The reason for the comparable prediction performance of the AIS and ISS scores in this study is that the use of somewhat more comprehensive trauma names resulted in less information loss and allowed the model to incorporate information relevant to the prediction of death. It is also reported that the conventional method of calculating the ISS score is to multiply the coefficients by each parameter linearly, but the ISS score with separately adjusted coefficients showed an increase in the accuracy of mortality prediction compared to the current ISS score [14]. In the present study, body temperature, which is not included in the conventional gold standard mortality prediction using AIS / RTS scores, was among the second-best or best choice parameters in the models, while contributions such as respiratory rate were not necessarily high. This suggests the possible limitations of the methodology of loading by linear coefficients on parameters, both concerning the classification of trauma names and concerning the treatment of vital signs.
Potential Limitation
There are several potential limitations in this study. First, the relatively small sample size limits the model building processing. However, we used the SMOTE approach to add data on deaths like the new sample data rather than merely increasing the number of deaths. Second, because this is a singlecenter study, the generalizability of the findings may be limited by regional and institutional characteristics (e.g., differences in treatment methods for trauma, characteristics of patients receiving treatment in an aging region). Lastly, the impact of the exclusionary patient criteria may reduce the AUC score of the predicting model.

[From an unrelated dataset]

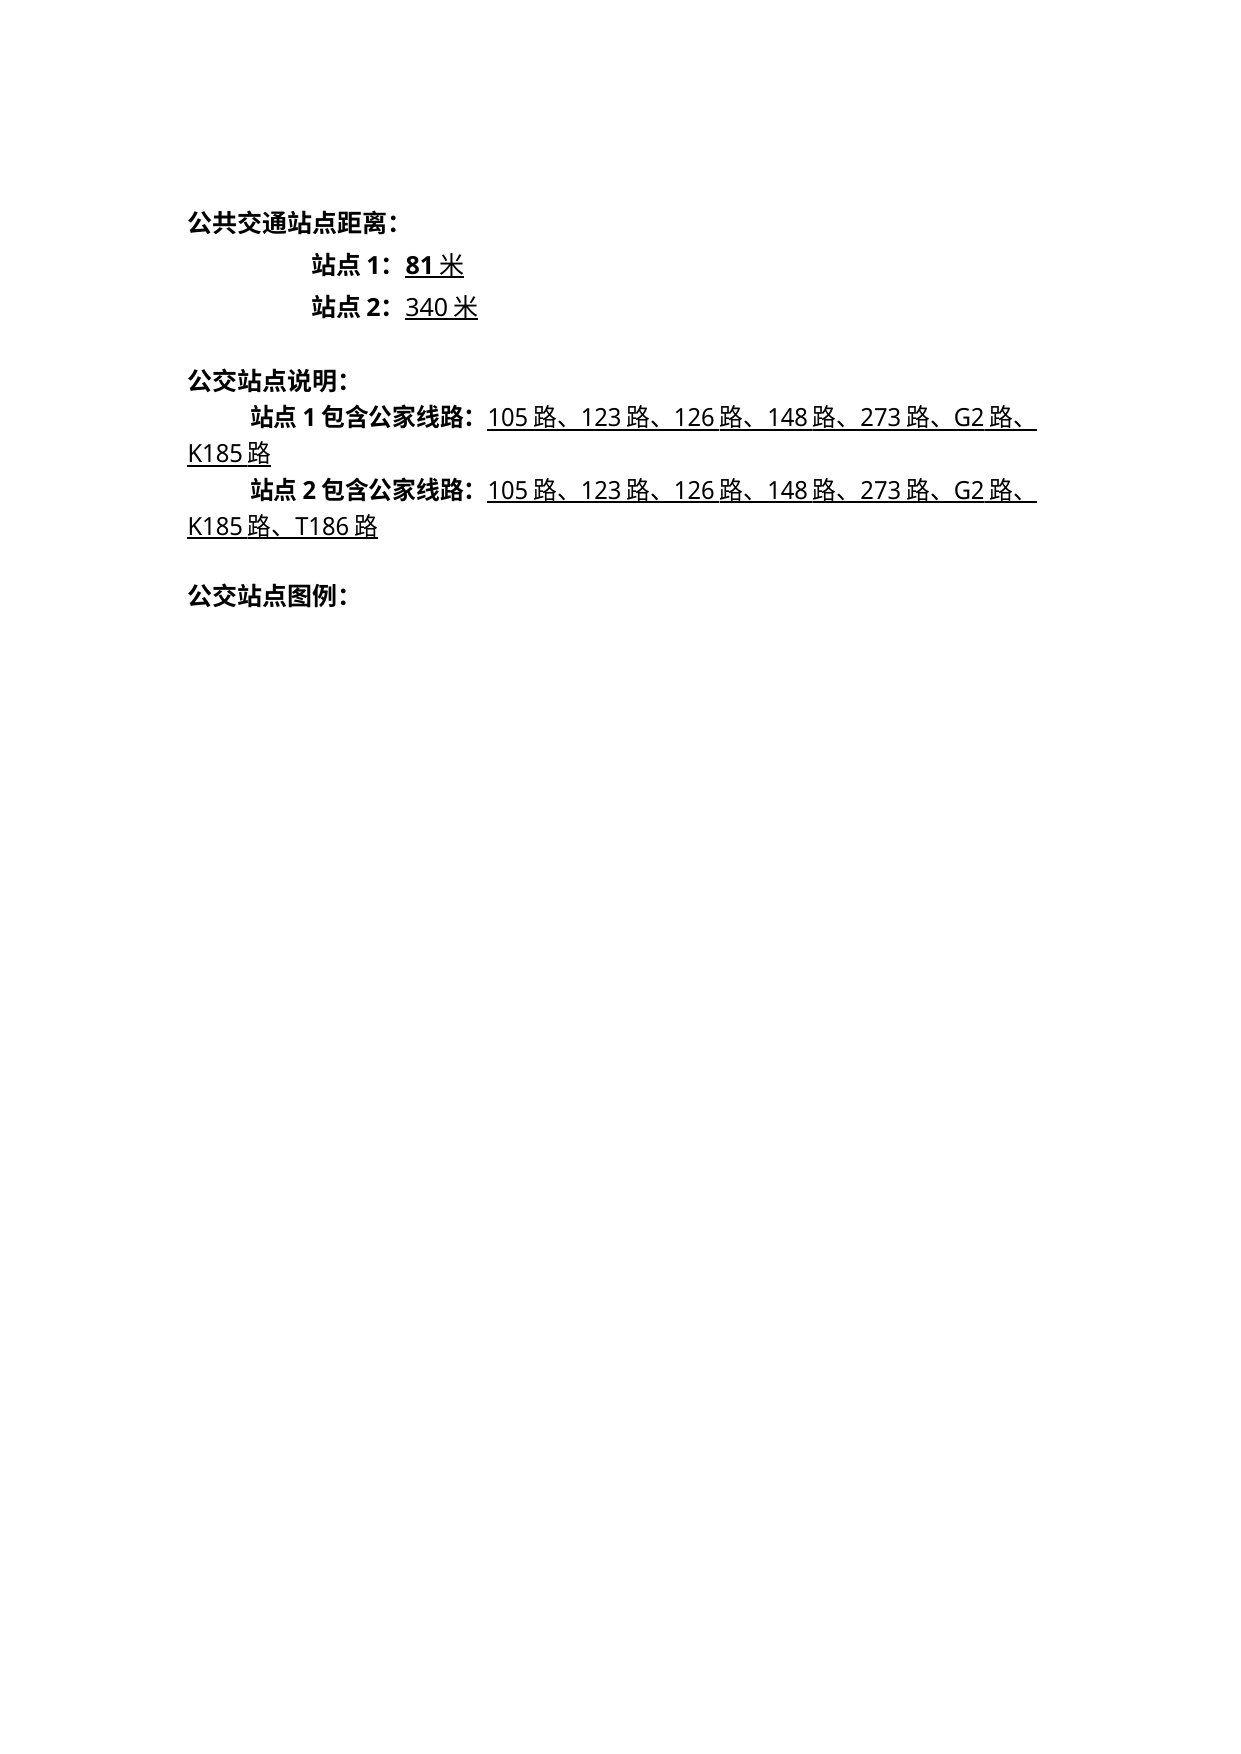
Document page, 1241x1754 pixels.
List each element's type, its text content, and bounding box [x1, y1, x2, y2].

This is because patients with cardiopulmonary arrest at the time of presentation were excluded in this study, and they tend to show a high mortality rate.
CONCLUSIONS
In this study, for patients with trauma, we found that the model for predicting in-hospital mortality using electronic medical records has comparable prediction ability compared to those using time-consuming AIS and ISS scores.
Data Availability
The datasets generated and/or analyzed during the current study are not publicly available due to no IRB approval of data sharing.
Footnotes
COI: Kentaro Ogura, Tadahiro Goto, Toru Shirakawa and Tomohiro Sono are directors or employees of TXP Medical Co. Ltd.
Funding: This study was funded by the JA Mutual Aid Traffic Accident Medical Research Grant for the fiscal year 2019 (Principal Investigator: Kensuke Nakamura).